Vendus en esclavage
De notre correspondant en Afrique
OLAUDAH EQUIANO naît en 1745 dans ce qui est aujourd’hui l’est du Nigeria. La vie dans son village est caractéristique de l’époque. Les familles travaillent ensemble à la culture du maïs, du coton, de l’igname et des haricots. Les hommes surveillent le bétail et les chèvres. Les femmes filent et tissent le coton.
Le père d’Equiano est un ancien et un juge de renom au sein de la communauté. Une position dont Equiano doit normalement hériter. Mais cela ne se produira jamais. Il n’est encore qu’un garçon quand on l’enlève et le vend comme esclave.

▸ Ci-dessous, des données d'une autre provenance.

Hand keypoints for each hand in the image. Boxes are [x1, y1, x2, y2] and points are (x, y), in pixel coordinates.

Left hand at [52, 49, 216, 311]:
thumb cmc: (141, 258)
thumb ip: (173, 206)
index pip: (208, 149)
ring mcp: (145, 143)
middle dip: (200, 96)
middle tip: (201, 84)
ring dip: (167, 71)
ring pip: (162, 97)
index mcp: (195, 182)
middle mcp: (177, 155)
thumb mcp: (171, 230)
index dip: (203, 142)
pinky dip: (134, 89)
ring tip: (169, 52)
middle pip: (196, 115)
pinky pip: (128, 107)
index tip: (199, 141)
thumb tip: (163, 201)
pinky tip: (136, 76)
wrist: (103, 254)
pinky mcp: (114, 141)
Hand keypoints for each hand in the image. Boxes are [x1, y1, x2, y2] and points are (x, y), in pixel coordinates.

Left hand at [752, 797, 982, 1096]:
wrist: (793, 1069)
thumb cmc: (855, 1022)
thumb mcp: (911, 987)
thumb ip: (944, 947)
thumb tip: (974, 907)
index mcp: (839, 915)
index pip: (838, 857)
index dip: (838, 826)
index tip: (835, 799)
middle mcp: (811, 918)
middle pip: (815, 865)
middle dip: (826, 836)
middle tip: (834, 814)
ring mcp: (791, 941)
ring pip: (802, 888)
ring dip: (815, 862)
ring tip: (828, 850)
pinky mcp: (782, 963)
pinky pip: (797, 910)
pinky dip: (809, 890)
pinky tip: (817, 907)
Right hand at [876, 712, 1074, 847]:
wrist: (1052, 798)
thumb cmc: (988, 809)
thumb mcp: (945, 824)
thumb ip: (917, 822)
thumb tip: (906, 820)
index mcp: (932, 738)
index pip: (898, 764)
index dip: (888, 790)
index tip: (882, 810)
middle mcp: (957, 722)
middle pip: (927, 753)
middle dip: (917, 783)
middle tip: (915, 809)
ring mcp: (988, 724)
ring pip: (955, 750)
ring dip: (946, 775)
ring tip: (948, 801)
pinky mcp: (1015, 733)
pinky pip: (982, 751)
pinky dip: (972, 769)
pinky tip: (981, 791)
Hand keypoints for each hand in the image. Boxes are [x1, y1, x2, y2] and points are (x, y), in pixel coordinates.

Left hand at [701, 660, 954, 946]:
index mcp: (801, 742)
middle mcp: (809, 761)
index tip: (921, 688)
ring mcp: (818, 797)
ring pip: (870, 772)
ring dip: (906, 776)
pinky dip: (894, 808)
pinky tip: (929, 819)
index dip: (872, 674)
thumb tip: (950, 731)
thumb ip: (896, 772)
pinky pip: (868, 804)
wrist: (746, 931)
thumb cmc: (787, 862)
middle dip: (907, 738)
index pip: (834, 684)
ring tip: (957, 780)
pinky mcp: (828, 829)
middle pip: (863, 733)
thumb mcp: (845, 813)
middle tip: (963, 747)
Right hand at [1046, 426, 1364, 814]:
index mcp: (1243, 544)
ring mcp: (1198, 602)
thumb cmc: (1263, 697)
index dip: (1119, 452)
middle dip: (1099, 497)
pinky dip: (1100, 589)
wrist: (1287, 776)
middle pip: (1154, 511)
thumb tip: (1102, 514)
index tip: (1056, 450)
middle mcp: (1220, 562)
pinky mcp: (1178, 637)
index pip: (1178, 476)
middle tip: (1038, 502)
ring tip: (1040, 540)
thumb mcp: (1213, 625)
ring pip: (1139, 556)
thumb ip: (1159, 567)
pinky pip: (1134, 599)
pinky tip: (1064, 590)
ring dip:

Vendu d’un marchand à l’autre, c’est arrivé sur la côte qu’Equiano voit pour la première fois des Européens. Des années plus tard, il décrira ainsi ses impressions: “Le premier objet qui s’offrit à ma vue quand j’atteignis la côte, ce fut la mer, ainsi qu’un bateau au mouillage qui attendait sa cargaison. Ce spectacle m’emplit d’un étonnement sans borne, qui se mua bientôt en terreur quand on me transporta à bord. Aussitôt, quelques hommes d’équipage me tournèrent et me retournèrent en tous sens pour voir si j’étais solide, et j’acquis alors la certitude que j’avais pénétré dans un monde de démons et qu’ils allaient me tuer.”
En regardant autour de lui, Equiano voit “une foule de gens de couleur de toutes sortes enchaînés les uns aux autres, exprimant jusqu’au dernier le désespoir et l’abattement”. Bouleversé, il s’évanouit. Des Noirs le raniment et tentent de le réconforter. “Je leur demandai si ces hommes blancs (...) n’allaient pas nous manger”, écrit Equiano.
Equiano est embarqué à destination de la Barbade. Il sera plus tard emmené en Virginie et, enfin, en Angleterre. Acheté par le capitaine d’un navire, il voyagera beaucoup. Il apprendra à lire et à écrire, achètera sa liberté et jouera un rôle de premier plan dans l’abolition de l’esclavage en Grande-Bretagne. En 1789, il publiera sa biographie, l’un des rares récits (peut-être le meilleur) sur la traite des Noirs rédigé par une victime.
Des millions d’Africains n’ont pas eu la chance d’Equiano. Arrachés à leur maison et à leur famille, ils ont été transportés par bateaux à travers l’Atlantique dans des conditions d’une grande cruauté. Eux et leurs enfants ont été achetés et vendus comme du bétail pour enrichir par leur labeur des étrangers. La majorité de ces esclaves ne jouissaient d’aucun droit et pouvaient être punis, maltraités, voire tués, au gré des caprices de leur maître. Pour la plupart la mort était la seule délivrance.